However, my desired figure was at length manifest. The man came
hurrying and a little breathless, with his salver, at once apologetic and
triumphant. My ice was half liquid. Had I not the right to reproach him,
in the withering, contemptuous tone which correct diners have learned
to adopt toward the alien serfs who attend them? I had not. I had neither
the right nor the courage nor the wish. This man was as Anglo-Saxon
as myself. He had, with all his deference, the mien of the race. When he
dreamed of paradise, he probably did not dream of the caisse of a
cosmopolitan Grand Hotel in Switzerland. When he spoke English he
was not speaking a foreign language. And this restaurant was one of the
extremely few fashionable Anglo-Saxon restaurants left in the world,
where an order given in English is understood at the first try, and where
the English language is not assassinated and dismembered by menials
who despise it, menials who slang one another openly in the patois of
Geneva, Luxembourg, or Naples. A singular survival, this restaurant!...
Moreover, the man was justified in his triumphant air. Not only had he
most intelligently brought me a fresh ice, but he had brought the
particular kind of rusk for which I had asked. There were over thirty
dishes on the emblazoned menu, and of course I had wanted something
that was not on it: a peculiar rusk, a rusk recondite and unheard of by
my fellow-diners. The man had hopefully said that he "would see." And
here lay the rusk, magically obtained. I felicitated him, as an equal.
And then, having consumed the ice and the fruits of the hot-house, I
arose and followed in the path of the lion-breasted woman, and arrived
at an elevator, and was wafted aloft by a boy of sixteen who did
nothing else from 6 A.M. till midnight (so he said) but ascend and
descend in that elevator. By the discipline of this inspiring and jocund
task he was being prepared for manhood and the greater world!... And
yet, what would you? Elevators must have boys, and even men.

→ DATA LISTING
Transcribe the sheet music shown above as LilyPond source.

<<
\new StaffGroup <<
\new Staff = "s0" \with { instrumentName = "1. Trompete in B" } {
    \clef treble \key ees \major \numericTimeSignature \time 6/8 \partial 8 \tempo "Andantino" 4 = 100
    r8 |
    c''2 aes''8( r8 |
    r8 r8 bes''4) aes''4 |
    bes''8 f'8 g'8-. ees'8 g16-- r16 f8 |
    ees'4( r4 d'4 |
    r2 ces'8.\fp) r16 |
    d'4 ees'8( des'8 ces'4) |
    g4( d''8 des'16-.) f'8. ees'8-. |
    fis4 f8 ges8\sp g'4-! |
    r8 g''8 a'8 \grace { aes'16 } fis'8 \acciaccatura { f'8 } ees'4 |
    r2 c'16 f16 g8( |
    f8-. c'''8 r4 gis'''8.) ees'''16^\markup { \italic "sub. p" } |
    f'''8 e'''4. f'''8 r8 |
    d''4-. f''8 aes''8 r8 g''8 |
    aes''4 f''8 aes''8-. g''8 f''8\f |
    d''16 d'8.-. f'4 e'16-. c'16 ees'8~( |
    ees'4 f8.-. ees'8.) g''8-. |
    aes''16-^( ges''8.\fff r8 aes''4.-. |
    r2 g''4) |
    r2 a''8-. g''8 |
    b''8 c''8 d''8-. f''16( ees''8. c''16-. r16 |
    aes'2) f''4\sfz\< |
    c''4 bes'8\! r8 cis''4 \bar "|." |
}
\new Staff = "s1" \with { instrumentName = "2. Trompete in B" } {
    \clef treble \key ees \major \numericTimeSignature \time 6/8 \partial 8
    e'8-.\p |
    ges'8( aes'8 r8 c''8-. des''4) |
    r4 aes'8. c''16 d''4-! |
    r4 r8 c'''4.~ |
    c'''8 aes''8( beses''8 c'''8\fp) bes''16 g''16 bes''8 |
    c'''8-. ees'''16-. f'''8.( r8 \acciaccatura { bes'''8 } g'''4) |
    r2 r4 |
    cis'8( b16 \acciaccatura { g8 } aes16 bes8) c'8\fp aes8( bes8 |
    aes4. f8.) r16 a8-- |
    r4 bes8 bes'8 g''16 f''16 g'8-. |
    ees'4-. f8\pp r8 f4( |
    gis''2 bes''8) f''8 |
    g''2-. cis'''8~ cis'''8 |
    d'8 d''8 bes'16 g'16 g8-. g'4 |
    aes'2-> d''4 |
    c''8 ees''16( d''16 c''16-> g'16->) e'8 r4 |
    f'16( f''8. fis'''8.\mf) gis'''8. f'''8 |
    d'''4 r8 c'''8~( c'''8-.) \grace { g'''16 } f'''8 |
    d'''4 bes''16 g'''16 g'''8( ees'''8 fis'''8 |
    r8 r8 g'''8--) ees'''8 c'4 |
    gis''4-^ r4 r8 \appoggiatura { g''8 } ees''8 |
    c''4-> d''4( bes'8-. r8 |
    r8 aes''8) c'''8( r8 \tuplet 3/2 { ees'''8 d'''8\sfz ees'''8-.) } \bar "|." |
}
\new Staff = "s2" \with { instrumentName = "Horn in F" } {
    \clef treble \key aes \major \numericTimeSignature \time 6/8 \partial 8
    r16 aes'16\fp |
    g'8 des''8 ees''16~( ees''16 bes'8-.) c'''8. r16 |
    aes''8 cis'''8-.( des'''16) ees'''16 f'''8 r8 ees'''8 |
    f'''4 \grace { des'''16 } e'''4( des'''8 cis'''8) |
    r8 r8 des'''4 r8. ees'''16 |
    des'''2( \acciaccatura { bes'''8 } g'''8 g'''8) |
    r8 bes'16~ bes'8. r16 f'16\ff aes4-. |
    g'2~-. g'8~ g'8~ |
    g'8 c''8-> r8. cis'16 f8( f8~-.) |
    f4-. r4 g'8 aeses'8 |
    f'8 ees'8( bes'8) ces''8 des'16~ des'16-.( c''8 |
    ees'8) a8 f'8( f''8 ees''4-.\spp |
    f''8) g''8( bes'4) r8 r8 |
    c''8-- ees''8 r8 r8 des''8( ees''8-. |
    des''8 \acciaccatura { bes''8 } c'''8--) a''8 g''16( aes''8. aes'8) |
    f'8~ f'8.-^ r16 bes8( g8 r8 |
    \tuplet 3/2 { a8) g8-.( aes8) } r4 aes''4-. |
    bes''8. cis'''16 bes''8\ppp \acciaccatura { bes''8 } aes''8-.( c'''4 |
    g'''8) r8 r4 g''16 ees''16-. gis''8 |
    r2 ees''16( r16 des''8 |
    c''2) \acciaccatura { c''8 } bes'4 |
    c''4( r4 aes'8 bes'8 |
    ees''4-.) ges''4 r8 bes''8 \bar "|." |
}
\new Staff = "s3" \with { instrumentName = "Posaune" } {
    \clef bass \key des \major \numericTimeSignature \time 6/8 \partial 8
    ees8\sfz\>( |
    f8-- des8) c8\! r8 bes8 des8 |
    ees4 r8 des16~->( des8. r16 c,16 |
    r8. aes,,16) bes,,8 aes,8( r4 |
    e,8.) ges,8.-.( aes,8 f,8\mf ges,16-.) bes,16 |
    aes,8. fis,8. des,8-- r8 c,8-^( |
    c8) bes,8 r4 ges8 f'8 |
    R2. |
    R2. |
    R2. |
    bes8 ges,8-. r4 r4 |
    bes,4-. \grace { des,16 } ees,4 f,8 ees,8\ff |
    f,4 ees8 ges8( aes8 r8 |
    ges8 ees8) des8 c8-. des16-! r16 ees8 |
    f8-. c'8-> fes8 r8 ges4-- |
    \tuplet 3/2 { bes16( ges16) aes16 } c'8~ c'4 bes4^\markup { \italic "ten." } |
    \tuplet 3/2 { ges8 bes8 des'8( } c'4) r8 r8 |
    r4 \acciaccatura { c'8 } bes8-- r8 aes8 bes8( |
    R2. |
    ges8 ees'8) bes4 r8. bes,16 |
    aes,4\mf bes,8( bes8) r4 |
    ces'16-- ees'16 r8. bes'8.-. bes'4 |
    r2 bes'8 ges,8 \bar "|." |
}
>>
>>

---

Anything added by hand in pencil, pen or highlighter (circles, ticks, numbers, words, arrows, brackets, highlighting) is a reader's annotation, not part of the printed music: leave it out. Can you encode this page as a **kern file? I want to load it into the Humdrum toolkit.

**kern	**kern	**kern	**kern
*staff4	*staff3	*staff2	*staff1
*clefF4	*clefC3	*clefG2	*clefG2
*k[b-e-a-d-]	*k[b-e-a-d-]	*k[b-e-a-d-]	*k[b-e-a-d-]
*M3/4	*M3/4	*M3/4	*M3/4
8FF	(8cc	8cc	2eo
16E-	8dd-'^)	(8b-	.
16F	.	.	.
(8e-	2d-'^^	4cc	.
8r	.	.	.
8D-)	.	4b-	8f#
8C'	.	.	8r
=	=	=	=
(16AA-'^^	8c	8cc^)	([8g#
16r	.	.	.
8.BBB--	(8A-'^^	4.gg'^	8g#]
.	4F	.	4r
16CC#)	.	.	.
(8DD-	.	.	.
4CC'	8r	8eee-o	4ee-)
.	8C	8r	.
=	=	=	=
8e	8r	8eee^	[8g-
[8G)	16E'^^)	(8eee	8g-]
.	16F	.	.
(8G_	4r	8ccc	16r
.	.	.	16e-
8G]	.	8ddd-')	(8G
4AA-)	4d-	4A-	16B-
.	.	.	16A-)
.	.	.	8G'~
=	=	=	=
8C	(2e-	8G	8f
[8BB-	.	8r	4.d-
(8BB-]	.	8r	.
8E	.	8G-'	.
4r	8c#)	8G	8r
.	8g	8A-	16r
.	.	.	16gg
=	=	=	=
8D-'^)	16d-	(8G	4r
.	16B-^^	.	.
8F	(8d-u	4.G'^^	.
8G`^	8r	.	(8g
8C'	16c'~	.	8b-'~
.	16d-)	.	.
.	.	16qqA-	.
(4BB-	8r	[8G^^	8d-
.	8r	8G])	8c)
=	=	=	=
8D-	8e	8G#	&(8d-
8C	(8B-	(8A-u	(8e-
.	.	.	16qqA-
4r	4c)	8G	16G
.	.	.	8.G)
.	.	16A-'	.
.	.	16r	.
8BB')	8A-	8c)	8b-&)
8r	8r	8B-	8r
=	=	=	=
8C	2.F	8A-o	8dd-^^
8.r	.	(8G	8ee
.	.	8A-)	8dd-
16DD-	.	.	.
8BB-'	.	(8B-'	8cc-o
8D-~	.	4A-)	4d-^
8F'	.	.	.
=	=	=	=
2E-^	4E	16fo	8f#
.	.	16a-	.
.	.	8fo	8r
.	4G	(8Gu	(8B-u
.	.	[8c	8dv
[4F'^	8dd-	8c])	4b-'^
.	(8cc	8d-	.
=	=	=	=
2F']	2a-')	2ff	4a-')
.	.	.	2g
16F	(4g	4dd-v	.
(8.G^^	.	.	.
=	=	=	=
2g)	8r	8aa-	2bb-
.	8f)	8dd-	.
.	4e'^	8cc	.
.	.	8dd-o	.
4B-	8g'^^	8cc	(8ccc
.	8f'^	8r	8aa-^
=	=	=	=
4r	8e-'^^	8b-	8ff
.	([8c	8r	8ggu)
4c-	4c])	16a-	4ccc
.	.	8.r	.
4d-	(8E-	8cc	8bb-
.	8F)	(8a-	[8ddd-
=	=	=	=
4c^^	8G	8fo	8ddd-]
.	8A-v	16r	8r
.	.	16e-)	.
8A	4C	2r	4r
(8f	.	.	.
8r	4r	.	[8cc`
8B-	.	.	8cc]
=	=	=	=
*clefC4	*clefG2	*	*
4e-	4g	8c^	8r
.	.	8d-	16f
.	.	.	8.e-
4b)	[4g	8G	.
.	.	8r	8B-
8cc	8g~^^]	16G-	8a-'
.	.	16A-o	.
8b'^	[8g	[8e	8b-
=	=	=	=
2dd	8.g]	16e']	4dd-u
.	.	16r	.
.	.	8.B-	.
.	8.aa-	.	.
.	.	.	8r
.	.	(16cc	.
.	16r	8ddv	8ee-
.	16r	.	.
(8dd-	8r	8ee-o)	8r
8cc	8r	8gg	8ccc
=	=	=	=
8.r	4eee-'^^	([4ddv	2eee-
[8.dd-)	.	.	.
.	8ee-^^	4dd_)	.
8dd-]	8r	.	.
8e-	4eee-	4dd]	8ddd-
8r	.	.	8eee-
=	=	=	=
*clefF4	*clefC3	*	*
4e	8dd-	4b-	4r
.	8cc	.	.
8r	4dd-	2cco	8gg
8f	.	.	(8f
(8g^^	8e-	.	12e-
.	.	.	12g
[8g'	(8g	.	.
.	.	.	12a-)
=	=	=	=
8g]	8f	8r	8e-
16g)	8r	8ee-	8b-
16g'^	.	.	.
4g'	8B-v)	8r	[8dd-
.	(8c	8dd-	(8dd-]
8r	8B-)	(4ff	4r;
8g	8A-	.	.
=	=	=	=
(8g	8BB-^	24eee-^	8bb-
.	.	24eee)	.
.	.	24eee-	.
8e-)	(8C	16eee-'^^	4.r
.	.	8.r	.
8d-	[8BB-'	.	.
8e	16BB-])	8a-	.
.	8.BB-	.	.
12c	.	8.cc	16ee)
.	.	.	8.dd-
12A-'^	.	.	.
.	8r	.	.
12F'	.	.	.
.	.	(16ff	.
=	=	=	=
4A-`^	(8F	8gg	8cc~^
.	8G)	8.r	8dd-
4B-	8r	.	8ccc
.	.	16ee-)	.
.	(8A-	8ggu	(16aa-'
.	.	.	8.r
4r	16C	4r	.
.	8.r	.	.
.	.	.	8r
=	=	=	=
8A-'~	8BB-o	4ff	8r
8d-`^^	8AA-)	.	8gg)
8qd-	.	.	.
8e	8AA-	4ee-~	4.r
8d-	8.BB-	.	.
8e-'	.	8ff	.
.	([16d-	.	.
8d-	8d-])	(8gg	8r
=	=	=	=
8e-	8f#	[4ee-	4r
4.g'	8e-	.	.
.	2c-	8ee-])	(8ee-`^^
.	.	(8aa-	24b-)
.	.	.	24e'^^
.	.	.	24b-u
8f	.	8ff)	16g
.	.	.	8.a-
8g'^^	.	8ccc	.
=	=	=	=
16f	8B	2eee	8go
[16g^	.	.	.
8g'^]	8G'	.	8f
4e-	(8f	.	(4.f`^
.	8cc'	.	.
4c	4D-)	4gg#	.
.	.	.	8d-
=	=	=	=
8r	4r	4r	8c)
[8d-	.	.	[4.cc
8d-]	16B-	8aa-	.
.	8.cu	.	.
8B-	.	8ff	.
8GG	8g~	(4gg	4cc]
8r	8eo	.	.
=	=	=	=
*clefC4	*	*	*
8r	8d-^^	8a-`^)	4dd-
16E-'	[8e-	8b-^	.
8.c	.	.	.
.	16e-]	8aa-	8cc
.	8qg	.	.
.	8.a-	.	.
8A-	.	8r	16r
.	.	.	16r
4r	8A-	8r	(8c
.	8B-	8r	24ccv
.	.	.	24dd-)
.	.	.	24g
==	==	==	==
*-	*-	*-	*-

→ PROBLEM SET
a) Reproduce the portion of the restaurant passage starting at "And then, having" and ending at "and even men.".
b) Answer these questions from the restaurant passage:
(i) What condition was the narrator's ice in when the man arrived with his salver?
(ii) How many dishes were on the emblazoned menu?
(iii) According to the elevator boy, during what hours did he operate the elevator?
c) In the restaurant passage, which places are named whose patois menials are said to use when they slang one another?

→ ANSWERS
a)
And then, having consumed the ice and the fruits of the hot-house, I
arose and followed in the path of the lion-breasted woman, and arrived
at an elevator, and was wafted aloft by a boy of sixteen who did
nothing else from 6 A.M. till midnight (so he said) but ascend and
descend in that elevator. By the discipline of this inspiring and jocund
task he was being prepared for manhood and the greater world!... And
yet, what would you? Elevators must have boys, and even men.

b)
(i) It was half liquid.
(ii) Over thirty.
(iii) From 6 A.M. till midnight.

c) Geneva, Luxembourg, Naples